We can hope, at least, that Chairman Martin will not be influenced by inside-the-Beltway lobbyists, such as Free Press (which, according to its own Forms 990, spent more than $700,000 in 2007 alone on its various Internet agendas. (This includes their “Save the Internet” misinformation and astroturf campaign. I’ve spoken to quite a few people who used Free Press’ “form letter machine” to send boilerplate comments to the FCC, and so far not one of them has known what Free Press’ “network neutrality” agenda actually entails. They just responded to the group’s warnings of unspecified “evil,” assuming that since Comcast is a big corporation, it must be in the wrong.)

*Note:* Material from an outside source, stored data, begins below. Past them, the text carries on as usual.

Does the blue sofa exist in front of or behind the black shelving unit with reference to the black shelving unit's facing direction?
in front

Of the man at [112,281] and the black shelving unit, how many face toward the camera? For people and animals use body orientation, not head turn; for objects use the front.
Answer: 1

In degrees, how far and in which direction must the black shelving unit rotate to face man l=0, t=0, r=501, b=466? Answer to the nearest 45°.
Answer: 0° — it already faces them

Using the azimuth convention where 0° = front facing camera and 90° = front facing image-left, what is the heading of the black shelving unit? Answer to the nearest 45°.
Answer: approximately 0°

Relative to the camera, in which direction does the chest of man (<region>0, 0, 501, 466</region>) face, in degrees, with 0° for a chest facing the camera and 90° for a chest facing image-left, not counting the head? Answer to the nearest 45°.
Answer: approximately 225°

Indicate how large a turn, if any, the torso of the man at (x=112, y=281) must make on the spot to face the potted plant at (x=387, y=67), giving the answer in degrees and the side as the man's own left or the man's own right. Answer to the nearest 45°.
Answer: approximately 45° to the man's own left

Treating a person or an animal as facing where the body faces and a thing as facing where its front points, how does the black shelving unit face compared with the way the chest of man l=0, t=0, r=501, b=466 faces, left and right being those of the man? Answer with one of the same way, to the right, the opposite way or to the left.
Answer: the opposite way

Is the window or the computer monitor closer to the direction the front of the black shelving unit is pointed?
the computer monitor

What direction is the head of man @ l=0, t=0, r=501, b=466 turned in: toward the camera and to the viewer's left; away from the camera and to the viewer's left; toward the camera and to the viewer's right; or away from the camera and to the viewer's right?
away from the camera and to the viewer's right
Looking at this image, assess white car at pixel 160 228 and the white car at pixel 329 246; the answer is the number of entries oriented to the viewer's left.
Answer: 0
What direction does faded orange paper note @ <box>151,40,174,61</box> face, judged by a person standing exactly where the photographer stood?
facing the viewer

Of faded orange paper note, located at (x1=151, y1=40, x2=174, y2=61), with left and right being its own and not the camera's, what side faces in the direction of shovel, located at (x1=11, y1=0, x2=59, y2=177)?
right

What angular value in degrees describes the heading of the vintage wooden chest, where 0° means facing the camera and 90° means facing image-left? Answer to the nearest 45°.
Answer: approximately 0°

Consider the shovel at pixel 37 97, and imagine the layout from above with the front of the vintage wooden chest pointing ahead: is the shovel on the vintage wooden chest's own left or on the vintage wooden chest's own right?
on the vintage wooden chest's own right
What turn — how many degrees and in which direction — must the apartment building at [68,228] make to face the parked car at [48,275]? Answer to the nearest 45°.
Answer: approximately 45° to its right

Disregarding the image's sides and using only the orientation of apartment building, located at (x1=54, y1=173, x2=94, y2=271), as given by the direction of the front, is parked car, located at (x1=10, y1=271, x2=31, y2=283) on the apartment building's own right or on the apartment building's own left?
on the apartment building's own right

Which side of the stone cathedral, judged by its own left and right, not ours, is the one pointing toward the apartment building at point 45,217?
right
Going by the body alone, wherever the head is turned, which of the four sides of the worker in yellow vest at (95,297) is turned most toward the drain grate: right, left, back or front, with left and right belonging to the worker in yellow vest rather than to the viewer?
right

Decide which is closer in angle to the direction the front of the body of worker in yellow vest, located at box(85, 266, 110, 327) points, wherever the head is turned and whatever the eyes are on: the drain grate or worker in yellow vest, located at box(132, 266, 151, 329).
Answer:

Since Free Press has convinced a few credulous lawmakers, and/or their staffers, that ISPs are acting in “evil” ways and that something must be done, it is the responsibility of the FCC as an expert agency to expose the misinformation and set the record straight. This is the best thing that Chairman Martin can do at this juncture.
Martin is clearly being influenced by Lessig, Brett. He spoke at Lessig’s conference, arriving a day early to speak to Lessig’s students, and he held a hearing on Lessig’s turf. It’s not wise to underestimate his ability to con people. Martin is a political creature, and it looks to me like he’s working toward a political decision that draws bi-partisan accolades, which will grease the skids in the next phase of his career.
One skill I’ve acquired in the 12 years I’ve been lobbying is a sense of a politician’s risk/reward calculation, which in most cases has little to do with the merits of the issue. As you’ve observed, it’s typically a question of group affiliation. In politics, interest groups are called “friends.”
Free Press has done a great job of drumming up popular support for a completely vacuous issue. That’s something that takes both skill and money.